## INSTRUCTIONS TO FOLLOW
Note how many lines of the data below hold the word "arxiv", then give that number with no other text.

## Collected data
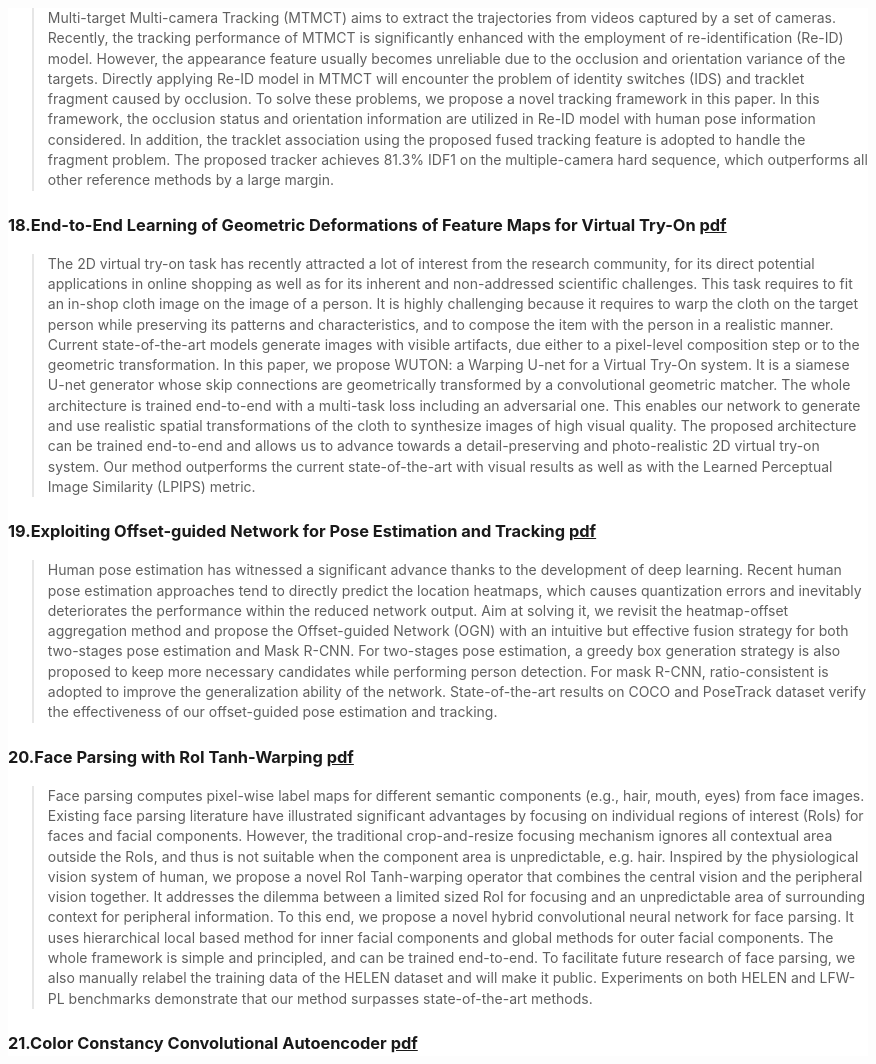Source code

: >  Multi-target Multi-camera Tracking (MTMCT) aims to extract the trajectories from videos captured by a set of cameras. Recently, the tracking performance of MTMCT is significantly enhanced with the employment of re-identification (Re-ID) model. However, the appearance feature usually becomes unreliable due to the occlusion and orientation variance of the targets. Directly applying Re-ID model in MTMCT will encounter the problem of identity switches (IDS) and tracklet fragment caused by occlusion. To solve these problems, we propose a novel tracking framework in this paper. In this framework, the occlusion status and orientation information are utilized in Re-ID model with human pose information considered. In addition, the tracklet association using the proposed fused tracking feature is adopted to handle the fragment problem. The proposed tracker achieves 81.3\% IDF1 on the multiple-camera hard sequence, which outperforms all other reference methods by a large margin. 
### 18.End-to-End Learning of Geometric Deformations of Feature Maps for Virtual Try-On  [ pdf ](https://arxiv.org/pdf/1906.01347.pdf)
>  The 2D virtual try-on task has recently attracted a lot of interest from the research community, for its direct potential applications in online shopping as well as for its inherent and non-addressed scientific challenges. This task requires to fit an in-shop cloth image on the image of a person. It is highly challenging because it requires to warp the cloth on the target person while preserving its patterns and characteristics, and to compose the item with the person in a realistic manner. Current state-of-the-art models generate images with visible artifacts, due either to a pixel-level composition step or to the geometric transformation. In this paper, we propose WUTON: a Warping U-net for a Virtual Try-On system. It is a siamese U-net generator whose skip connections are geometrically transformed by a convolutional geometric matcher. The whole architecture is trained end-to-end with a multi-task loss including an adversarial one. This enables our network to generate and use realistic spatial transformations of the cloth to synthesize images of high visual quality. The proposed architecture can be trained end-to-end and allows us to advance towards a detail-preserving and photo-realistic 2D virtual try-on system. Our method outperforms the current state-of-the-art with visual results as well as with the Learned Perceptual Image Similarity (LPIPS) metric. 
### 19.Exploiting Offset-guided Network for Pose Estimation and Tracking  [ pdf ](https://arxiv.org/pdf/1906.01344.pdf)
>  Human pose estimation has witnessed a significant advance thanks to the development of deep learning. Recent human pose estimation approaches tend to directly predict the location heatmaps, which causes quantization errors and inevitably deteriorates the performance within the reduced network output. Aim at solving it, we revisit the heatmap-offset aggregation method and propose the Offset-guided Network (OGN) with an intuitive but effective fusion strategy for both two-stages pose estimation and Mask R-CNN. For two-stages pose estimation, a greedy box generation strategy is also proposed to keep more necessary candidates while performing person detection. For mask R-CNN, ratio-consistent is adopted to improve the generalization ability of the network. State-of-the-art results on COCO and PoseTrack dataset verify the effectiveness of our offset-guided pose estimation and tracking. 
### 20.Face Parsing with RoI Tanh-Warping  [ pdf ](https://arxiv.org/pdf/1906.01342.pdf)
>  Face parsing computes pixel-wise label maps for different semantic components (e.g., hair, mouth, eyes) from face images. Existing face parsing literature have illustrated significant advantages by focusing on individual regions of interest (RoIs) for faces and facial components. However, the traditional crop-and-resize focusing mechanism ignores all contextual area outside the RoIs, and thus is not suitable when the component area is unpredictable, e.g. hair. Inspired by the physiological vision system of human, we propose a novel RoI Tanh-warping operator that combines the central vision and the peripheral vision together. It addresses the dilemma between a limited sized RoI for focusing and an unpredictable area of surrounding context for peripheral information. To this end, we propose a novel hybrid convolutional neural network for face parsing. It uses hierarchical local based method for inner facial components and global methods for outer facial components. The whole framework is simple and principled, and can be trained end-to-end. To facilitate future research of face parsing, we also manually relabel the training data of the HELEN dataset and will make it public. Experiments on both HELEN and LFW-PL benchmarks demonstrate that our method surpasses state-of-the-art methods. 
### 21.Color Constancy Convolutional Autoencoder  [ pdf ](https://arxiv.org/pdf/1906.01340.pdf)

## TASK ANSWER
4